Innerhalb von neun Tagen
wurde eine Auswahl der landesweit besten und interessantesten Inszenierungen
präsentiert. Zwanzig rumänische Spielgruppen aus zehn Städten, darunter die
unabhängigen Theater "Yorick Studio" und "Teatrul 74" aus Târgu
Mureş/Neumarkt, das "M Studio" aus Sfântu Gheorghe/Sankt Georgen, das "Green
Hours" Theater und das "La Scena Club", beide aus Bukarest, sorgten zusammen
mit den Nationaltheatern für ein vielfältiges und spannendes Programm.
Die
Palette der Themen umfasste sämtliche Bereiche, sowohl Improvisations- und
Dokumentartheater als auch Musical und Tanz. Im Repertoire fanden sich neben
Stücken klassischer und zeitgenössischer Autoren (u.a. Euripides, Homer,
Dostojewski, Tschechow, Beckett, Dorst, Mamet, Liebrecht, Bogosian,
Srbljanovic), auch einige für die Theaterbühne erfolgreich adaptierte Filme
wie Schreie und Flüstern von Ingmar Bergman, Breaking the Waves /
The blessed life of Bess von Lars von Trier und Thomas Vinterbergs
Das Fest.
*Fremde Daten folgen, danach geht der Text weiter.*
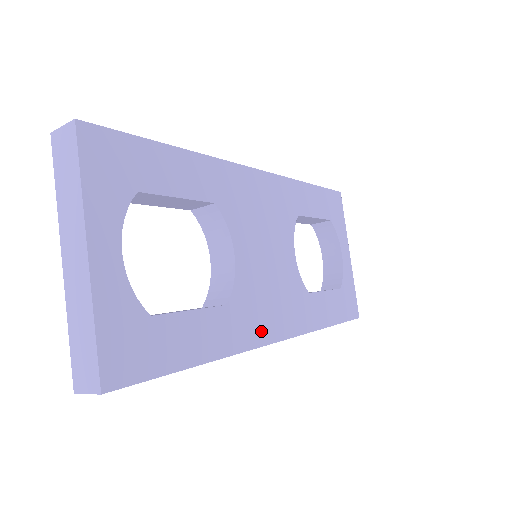
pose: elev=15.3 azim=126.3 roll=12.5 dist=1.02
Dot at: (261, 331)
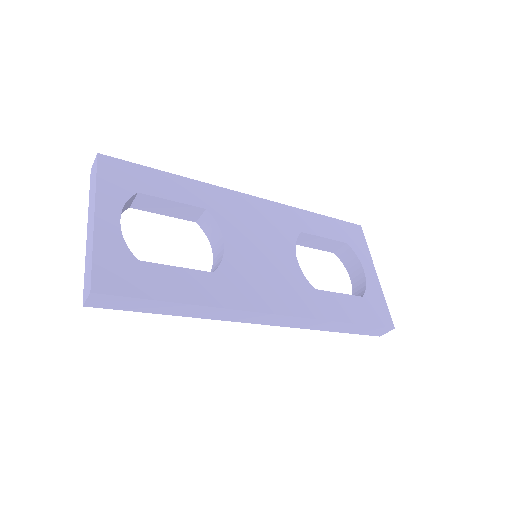
Dot at: (251, 300)
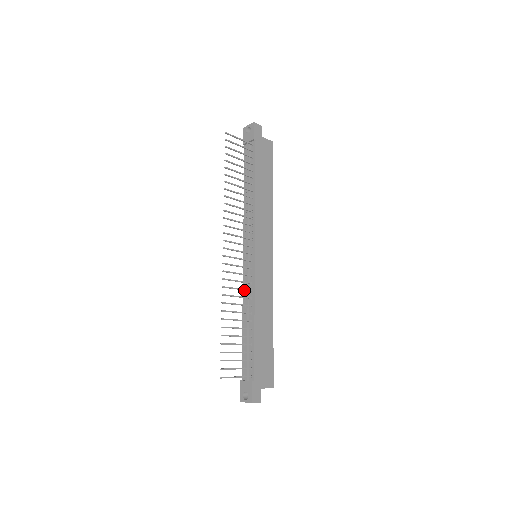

Mehr als zwanzig Inszenierungen trugen die Namen arrivierter
Regisseure und des jungen Nachwuchses, so etwa Mihai Măniuţiu, Alexandru
Tocilescu, Alexandru Dabija, Vlad Massaci, Radu Afrim, Radu-Alexandru Nica,
Gianina Cărbunariu, Theo Herghelegiu, Cristian Ban und David Schwartz.
Ergänzt wurden diese von den Newcomern Andreea Tănăsescu und Alexandru
Măzgăreanu, die in der von Modreanu 2008 initiierten Sektion "Debüt" mit
ihren gelungenen Produktionen Exile to the Land of Oblivion von
Shakespeare und Die Büroangestellten von Tschechow überzeugten.
Etliche Konferenzen, für
die unter anderem Lee Breuer (eine lebende Legende des amerikanischen
avantgardistischen Theaters), Michal Kobialka (der Spezialist von Kantors
Werk), George Banu und David Esrig gewonnen werden konnten, bereicherten das
Festival. Daneben gab es eine Fülle von Buchpräsentationen (nicht weniger
als siebenundzwanzig!), die den rumänischen Theaterschaffenden helfen
sollen, die Jahre der kommunistischen Isolation aufzuholen.
Diskussionsrunden, persönliche Begegnungen mit Regisseuren und Theoretikern,
Filmvorführungen und Ausstellungen rundeten das Programmangebot ab.
"Während
meiner dreijährigen Intendanz habe ich versucht, durch die Auswahl, die ich
getroffen habe, das Klischee-Denken zu entmutigen und den Widerstand dem
Neuen gegenüber, der leider zu oft im rumänischen Theater zu spüren ist, zu
untergraben", sagt Modreanu. Ihrer Meinung nach ist ein qualitativ
hochwertiges Theater dazu bestimmt, "zu provozieren". Mit Spannung wird der
von der neuen Intendantin eingeschlagene Weg erwartet.